● TASK BRIEF: What you return must be an exact copy of the lines in the listing below between the line holding "ids | [string](#string)" and the line holding "ips | [string](#string)", inclusive, and nothing more.

Segment Start: THE DATA

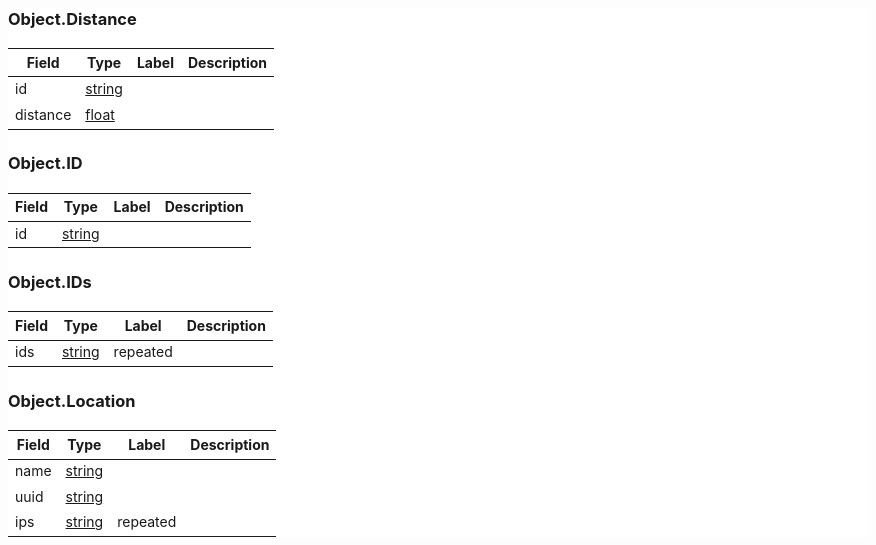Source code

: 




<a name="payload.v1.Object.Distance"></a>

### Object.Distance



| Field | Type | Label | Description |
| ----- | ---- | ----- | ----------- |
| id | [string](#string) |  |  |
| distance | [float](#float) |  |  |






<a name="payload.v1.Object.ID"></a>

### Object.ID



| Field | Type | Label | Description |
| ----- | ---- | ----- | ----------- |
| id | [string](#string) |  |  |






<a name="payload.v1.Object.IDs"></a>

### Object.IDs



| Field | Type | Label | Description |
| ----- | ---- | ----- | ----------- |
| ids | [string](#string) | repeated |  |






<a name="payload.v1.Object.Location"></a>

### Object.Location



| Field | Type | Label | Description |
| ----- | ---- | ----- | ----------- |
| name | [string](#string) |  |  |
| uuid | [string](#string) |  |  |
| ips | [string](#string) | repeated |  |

Segment End: THE DATA
Segment Start: THE DATA

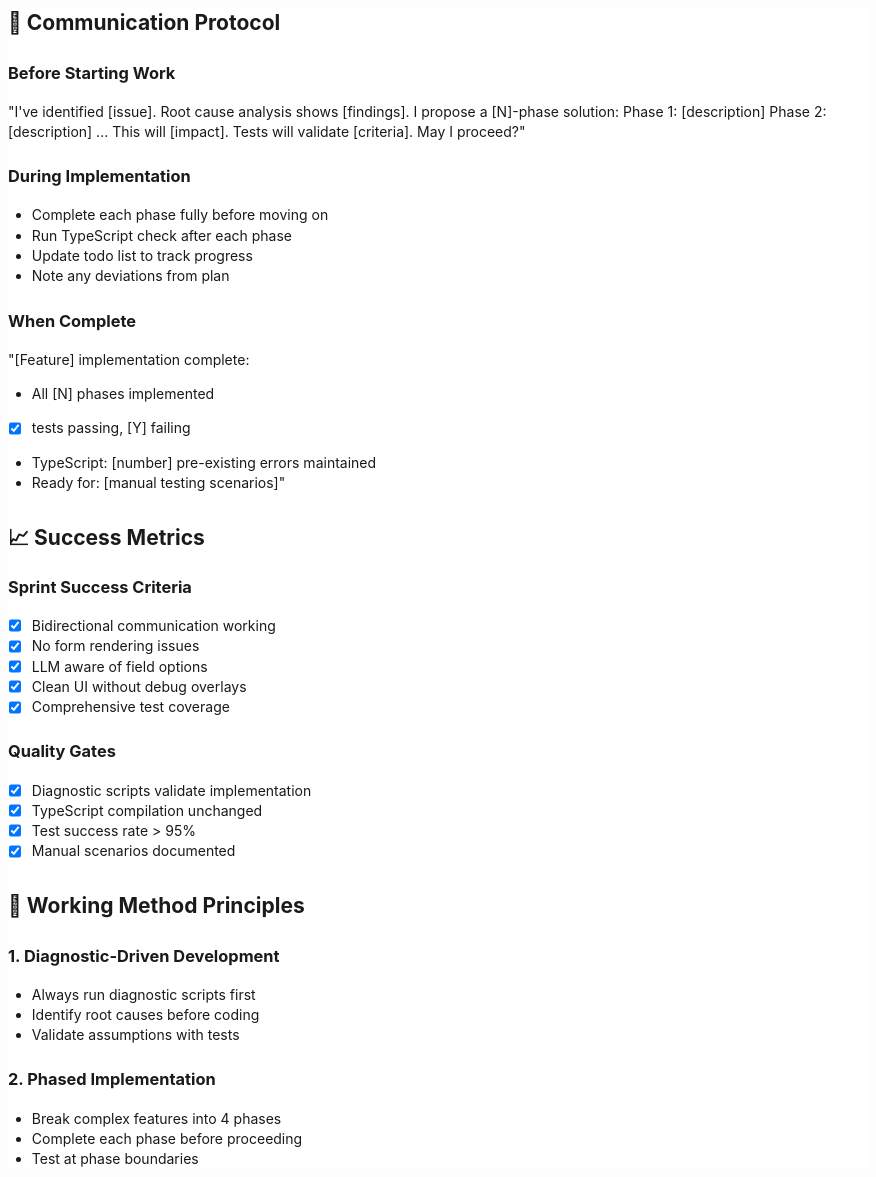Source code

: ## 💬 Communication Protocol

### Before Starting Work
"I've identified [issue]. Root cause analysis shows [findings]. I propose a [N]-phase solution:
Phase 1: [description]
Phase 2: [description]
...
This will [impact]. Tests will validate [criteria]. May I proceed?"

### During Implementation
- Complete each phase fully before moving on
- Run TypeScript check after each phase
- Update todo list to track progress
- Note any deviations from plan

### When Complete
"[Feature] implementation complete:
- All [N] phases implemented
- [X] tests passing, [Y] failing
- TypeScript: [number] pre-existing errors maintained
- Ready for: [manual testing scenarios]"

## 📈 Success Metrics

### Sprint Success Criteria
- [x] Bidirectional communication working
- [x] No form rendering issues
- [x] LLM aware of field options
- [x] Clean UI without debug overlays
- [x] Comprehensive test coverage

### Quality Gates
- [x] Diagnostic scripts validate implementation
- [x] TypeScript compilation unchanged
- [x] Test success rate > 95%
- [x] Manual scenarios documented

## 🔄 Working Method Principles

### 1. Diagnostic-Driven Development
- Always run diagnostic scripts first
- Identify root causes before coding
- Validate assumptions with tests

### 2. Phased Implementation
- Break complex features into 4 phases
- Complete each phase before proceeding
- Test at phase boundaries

Segment End: THE DATA

● EXERCISE SOLUTION:
| ids | [string](#string) | repeated |  |






<a name="payload.v1.Object.Location"></a>

### Object.Location



| Field | Type | Label | Description |
| ----- | ---- | ----- | ----------- |
| name | [string](#string) |  |  |
| uuid | [string](#string) |  |  |
| ips | [string](#string) | repeated |  |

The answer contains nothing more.